##### Input records
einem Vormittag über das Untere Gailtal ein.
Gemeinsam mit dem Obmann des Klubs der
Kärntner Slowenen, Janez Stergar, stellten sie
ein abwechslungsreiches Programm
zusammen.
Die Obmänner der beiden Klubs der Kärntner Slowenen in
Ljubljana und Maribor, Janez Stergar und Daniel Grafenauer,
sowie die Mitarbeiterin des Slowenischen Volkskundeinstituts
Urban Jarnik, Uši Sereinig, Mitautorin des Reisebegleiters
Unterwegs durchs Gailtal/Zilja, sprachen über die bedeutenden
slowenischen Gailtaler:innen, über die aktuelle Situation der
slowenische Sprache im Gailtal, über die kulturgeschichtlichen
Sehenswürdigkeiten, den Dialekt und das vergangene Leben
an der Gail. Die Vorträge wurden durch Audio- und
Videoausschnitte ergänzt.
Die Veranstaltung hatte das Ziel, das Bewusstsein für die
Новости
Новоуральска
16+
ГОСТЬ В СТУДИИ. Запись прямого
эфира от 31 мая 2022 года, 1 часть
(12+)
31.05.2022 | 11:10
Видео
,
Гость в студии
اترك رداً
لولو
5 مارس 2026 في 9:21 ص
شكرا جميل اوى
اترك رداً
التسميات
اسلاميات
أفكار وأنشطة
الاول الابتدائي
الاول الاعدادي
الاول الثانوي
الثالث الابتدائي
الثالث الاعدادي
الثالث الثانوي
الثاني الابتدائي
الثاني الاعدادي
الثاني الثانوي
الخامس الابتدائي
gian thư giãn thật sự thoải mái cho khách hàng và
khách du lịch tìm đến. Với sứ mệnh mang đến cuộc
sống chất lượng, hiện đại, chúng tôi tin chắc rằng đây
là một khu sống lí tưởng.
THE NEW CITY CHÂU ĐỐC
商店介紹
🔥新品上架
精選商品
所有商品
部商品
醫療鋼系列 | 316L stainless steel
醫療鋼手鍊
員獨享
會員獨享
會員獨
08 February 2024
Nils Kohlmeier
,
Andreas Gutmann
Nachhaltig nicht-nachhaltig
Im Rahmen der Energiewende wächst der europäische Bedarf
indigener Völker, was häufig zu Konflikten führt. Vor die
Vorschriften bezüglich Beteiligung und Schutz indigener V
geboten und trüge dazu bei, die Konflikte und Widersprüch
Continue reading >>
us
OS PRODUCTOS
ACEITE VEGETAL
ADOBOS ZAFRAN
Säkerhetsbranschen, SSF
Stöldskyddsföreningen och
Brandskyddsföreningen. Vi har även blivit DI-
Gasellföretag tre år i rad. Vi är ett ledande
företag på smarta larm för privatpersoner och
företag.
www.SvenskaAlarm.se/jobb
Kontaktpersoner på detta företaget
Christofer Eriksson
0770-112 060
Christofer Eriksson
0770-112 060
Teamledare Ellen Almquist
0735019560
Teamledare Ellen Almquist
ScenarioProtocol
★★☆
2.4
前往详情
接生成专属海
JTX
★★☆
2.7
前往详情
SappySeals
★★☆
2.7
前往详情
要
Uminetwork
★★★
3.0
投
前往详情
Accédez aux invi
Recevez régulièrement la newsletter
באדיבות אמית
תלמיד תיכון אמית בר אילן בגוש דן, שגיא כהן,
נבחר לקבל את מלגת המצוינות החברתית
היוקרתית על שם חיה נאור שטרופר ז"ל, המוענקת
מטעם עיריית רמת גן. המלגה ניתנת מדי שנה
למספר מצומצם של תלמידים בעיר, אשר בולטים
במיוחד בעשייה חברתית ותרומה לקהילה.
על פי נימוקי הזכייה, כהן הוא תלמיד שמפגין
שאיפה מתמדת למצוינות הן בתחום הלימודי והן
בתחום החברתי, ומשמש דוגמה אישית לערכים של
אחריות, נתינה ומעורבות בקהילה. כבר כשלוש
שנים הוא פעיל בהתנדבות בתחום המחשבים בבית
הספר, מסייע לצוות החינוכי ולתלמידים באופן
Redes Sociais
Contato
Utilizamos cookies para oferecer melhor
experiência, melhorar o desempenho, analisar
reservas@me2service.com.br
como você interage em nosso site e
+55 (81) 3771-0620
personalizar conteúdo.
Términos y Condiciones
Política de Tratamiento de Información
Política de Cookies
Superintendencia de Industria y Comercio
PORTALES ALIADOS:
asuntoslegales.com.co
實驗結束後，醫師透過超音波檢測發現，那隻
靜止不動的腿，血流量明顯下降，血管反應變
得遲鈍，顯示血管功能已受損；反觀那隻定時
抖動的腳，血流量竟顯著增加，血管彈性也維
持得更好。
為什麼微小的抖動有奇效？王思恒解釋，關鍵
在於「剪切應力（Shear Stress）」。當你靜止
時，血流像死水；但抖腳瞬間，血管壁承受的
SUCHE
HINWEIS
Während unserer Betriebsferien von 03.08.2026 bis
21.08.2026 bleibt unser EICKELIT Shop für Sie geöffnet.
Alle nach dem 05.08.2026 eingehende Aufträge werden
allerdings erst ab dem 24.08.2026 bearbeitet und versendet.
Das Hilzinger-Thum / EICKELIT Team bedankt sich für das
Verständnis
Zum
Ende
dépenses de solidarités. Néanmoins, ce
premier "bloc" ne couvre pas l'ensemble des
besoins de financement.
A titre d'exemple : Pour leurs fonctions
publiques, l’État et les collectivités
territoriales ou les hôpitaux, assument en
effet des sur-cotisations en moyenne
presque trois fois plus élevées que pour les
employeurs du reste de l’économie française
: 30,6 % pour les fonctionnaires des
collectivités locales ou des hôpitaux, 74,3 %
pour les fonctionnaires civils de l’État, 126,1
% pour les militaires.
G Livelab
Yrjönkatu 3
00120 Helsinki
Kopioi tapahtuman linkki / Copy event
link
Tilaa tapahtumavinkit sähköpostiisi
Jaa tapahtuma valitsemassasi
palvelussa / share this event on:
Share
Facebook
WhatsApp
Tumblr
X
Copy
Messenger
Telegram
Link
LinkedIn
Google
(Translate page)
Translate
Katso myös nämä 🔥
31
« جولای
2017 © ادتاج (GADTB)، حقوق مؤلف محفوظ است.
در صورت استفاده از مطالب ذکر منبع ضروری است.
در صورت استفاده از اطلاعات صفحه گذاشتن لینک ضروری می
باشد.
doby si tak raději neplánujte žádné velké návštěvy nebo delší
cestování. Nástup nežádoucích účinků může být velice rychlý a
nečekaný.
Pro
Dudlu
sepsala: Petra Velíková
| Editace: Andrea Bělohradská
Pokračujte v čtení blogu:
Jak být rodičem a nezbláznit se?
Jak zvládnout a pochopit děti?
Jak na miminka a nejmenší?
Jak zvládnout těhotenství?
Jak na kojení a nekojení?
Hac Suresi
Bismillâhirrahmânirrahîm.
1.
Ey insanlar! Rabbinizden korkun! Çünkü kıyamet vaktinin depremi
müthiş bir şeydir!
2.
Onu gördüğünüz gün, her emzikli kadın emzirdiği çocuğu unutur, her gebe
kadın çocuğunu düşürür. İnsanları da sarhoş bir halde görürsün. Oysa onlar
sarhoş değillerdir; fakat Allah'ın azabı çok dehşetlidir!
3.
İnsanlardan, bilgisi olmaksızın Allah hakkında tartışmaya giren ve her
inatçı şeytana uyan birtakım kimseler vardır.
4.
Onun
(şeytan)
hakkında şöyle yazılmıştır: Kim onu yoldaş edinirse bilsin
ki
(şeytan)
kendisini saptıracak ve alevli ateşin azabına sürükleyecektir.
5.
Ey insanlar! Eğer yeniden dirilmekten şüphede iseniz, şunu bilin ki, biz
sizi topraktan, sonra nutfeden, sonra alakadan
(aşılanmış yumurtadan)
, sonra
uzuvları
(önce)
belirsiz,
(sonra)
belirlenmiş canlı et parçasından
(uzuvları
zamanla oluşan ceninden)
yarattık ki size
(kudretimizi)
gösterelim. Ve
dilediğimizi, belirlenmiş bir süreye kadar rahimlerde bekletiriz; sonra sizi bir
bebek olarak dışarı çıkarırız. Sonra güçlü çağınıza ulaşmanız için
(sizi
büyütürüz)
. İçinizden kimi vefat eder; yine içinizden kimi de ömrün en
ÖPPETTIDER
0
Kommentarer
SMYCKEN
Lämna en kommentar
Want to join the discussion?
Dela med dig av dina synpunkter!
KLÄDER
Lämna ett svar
##########
• [Work item]: Copy out only the lines above from the one with "Jak zvládnout a pochopit děti?" to the one with "Onu gördüğünüz gün, her", inclusive, exactly as they stand.

• [Answer space]:
Jak zvládnout a pochopit děti?
Jak na miminka a nejmenší?
Jak zvládnout těhotenství?
Jak na kojení a nekojení?
Hac Suresi
Bismillâhirrahmânirrahîm.
1.
Ey insanlar! Rabbinizden korkun! Çünkü kıyamet vaktinin depremi
müthiş bir şeydir!
2.
Onu gördüğünüz gün, her emzikli kadın emzirdiği çocuğu unutur, her gebe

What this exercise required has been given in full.